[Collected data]
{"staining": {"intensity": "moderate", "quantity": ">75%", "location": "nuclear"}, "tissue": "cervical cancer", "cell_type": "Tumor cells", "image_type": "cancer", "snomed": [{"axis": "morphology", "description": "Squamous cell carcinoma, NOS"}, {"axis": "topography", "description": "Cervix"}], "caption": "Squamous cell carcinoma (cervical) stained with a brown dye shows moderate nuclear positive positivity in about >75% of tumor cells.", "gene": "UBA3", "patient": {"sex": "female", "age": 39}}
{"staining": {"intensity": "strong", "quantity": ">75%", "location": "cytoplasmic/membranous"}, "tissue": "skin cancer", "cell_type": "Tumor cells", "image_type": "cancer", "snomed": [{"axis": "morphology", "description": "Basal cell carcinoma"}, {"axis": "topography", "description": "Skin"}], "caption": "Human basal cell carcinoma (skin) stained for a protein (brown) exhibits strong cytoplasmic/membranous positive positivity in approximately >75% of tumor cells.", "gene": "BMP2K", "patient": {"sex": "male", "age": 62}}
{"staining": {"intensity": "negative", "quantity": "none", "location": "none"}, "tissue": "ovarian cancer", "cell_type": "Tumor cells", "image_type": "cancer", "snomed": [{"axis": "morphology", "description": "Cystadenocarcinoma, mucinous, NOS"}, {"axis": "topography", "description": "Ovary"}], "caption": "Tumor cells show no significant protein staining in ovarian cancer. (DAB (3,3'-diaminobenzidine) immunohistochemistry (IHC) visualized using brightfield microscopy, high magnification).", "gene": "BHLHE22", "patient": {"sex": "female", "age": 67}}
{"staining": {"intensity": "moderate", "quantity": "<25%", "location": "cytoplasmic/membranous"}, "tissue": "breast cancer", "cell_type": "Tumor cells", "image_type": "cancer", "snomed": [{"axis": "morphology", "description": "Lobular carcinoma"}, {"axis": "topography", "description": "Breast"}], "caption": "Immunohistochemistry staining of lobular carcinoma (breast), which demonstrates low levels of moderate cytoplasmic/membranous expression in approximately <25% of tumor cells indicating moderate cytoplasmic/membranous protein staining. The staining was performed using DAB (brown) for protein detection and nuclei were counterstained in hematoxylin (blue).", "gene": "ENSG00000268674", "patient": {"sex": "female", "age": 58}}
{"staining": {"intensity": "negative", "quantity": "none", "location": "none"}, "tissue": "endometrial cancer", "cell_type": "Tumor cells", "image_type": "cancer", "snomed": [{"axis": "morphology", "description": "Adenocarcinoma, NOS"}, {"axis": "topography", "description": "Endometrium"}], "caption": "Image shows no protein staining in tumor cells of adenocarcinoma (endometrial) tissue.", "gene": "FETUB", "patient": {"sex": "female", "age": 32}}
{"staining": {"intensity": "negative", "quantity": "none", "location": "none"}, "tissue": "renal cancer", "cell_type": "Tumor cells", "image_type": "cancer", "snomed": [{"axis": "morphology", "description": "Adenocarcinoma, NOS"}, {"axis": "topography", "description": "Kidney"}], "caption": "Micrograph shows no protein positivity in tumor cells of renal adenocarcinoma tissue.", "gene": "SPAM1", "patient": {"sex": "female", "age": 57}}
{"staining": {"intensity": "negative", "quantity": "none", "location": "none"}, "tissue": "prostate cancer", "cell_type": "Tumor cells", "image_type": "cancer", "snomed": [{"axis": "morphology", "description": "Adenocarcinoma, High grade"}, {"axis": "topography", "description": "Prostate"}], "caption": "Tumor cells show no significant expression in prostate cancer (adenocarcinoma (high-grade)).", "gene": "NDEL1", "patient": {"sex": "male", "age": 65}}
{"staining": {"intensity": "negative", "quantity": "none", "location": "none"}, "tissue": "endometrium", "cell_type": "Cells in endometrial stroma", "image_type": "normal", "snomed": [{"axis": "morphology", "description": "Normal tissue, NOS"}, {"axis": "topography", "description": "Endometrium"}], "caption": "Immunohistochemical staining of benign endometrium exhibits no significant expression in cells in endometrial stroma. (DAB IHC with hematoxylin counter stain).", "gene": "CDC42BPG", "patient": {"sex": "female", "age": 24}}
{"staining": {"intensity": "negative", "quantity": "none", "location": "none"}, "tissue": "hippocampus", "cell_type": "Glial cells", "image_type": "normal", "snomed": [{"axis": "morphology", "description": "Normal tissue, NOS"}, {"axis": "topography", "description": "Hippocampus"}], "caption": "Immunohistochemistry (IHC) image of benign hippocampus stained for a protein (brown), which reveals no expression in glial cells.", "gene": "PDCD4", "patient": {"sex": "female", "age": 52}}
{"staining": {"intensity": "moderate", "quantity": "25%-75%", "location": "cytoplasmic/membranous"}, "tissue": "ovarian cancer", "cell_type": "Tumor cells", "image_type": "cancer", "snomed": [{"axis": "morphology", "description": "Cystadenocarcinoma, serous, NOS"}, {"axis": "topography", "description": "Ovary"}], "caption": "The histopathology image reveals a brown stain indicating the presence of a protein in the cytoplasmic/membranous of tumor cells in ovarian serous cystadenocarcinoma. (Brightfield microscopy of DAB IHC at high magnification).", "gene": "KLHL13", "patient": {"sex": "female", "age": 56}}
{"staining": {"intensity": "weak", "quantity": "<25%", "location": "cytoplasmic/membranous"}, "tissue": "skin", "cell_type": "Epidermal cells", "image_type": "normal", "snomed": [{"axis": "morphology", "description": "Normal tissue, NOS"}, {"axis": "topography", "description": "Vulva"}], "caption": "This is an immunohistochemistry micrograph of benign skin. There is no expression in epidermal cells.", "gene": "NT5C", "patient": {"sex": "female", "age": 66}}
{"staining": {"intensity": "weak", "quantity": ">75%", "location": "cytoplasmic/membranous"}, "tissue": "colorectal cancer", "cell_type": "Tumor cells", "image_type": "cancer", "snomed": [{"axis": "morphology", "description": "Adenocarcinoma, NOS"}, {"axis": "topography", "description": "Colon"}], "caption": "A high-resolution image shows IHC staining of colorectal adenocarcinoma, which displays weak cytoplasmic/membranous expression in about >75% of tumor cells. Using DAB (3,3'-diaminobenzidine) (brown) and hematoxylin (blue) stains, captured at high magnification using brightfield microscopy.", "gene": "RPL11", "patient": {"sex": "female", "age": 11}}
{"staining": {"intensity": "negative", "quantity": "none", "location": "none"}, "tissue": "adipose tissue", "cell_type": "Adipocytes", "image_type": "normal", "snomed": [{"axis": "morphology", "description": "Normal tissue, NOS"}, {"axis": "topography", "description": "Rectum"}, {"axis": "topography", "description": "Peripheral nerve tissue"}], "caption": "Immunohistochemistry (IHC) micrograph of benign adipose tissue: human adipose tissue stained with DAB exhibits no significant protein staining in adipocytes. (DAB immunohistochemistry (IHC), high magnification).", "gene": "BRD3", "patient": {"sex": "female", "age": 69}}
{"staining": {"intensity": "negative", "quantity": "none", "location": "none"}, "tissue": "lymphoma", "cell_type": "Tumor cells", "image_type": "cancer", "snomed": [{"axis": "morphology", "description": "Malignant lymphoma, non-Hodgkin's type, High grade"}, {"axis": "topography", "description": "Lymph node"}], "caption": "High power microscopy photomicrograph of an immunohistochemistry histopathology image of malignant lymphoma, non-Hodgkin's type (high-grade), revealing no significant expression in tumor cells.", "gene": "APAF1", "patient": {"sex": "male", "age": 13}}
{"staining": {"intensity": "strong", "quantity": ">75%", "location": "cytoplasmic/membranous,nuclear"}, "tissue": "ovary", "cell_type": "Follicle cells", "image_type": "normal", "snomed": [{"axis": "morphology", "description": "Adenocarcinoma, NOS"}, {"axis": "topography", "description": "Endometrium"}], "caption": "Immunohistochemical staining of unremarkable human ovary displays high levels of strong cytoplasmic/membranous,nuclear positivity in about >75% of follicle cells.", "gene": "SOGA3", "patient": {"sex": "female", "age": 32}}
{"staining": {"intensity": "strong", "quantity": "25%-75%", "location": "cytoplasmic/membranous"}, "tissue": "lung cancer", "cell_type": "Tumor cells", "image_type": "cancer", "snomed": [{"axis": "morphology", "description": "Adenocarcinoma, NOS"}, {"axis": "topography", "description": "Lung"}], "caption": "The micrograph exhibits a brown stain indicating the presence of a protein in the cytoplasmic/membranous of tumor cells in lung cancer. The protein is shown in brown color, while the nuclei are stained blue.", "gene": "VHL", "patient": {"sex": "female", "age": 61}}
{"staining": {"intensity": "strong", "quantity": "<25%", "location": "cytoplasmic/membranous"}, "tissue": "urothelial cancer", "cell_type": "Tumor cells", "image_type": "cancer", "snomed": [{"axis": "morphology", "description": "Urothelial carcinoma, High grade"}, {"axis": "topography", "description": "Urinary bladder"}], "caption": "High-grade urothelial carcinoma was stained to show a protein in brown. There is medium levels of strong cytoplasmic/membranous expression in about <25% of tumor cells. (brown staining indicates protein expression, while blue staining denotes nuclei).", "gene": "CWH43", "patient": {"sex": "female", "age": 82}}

- [TASK INSTRUCTIONS]: Repeat exactly the lines of the data from the first one through the line with "staining in ovarian", both of them included.

- [SOLUTION TO THIS TASK]:
{"staining": {"intensity": "moderate", "quantity": ">75%", "location": "nuclear"}, "tissue": "cervical cancer", "cell_type": "Tumor cells", "image_type": "cancer", "snomed": [{"axis": "morphology", "description": "Squamous cell carcinoma, NOS"}, {"axis": "topography", "description": "Cervix"}], "caption": "Squamous cell carcinoma (cervical) stained with a brown dye shows moderate nuclear positive positivity in about >75% of tumor cells.", "gene": "UBA3", "patient": {"sex": "female", "age": 39}}
{"staining": {"intensity": "strong", "quantity": ">75%", "location": "cytoplasmic/membranous"}, "tissue": "skin cancer", "cell_type": "Tumor cells", "image_type": "cancer", "snomed": [{"axis": "morphology", "description": "Basal cell carcinoma"}, {"axis": "topography", "description": "Skin"}], "caption": "Human basal cell carcinoma (skin) stained for a protein (brown) exhibits strong cytoplasmic/membranous positive positivity in approximately >75% of tumor cells.", "gene": "BMP2K", "patient": {"sex": "male", "age": 62}}
{"staining": {"intensity": "negative", "quantity": "none", "location": "none"}, "tissue": "ovarian cancer", "cell_type": "Tumor cells", "image_type": "cancer", "snomed": [{"axis": "morphology", "description": "Cystadenocarcinoma, mucinous, NOS"}, {"axis": "topography", "description": "Ovary"}], "caption": "Tumor cells show no significant protein staining in ovarian cancer. (DAB (3,3'-diaminobenzidine) immunohistochemistry (IHC) visualized using brightfield microscopy, high magnification).", "gene": "BHLHE22", "patient": {"sex": "female", "age": 67}}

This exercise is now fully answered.